Löhne sind in der Regel sittenwidrig, wenn sie weniger als Zwei Drittel des orts- und branchenüblichen Tariflohns betragen. Ändert der gesetzliche Mindestlohn daran etwas? Können Löhne über 8,50 Euro künftig auch noch "sittenwidrig" sein?
DGB/Simone M. Neumann
Die konkreten Fragen:
Haben die Urteile des Bundesarbeitsgerichts zur Sittenwidrigkeit der Löhne auch noch Bestand, wenn das Mindestlohngesetz in Kraft ist? Also kann man sich noch auf Sittenwidrigkeit berufen, auch wenn der Lohn über 8,50 Euro pro Stunde liegen sollte?
Ja, davon gehen die Experten aus. Als sittenwidrig gelten Löhne dann, wenn sie weniger als Zwei Drittel des orts- und branchenüblichen Tariflohns betragen, auch wenn sie dabei über dem gesetzlichen Mindestlohn von 8,50 Euro liegen.

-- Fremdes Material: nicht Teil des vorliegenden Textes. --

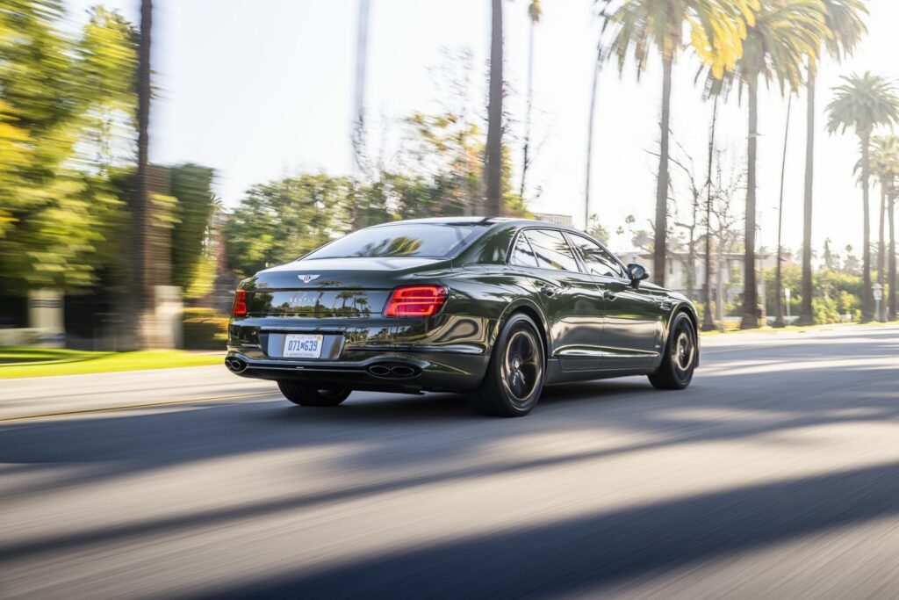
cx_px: 450
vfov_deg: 30.5
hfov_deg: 44.5
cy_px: 300
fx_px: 1099
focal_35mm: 44
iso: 32
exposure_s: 1/15
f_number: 8
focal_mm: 44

Wenn etwa in einem Wirtschaftszweig ein Tariflohn von 14 Euro üblich ist, wären Arbeitslöhne unter 9,33 sittenwidrig. Aber ganz gleich, wo nach bisheriger Rechtsprechung die Sittenwidrigkeits-Grenze liegt: unter 8,50 Euro darf der Lohn (außer in den Fällen mit Ausnahmen/Übergangsfristen) nicht betragen, da der gesetzliche Mindestlohn ab 1. Januar 2015 eine untere Haltelinie zieht: Wenn also ein Tariflohn von 9 Euro ortsüblich ist – die Sittenwidrigkeit also bei weniger als 6 Euro beginnen würde - ist dennoch der gesetzliche Mindestlohn von 8,50 Euro fällig.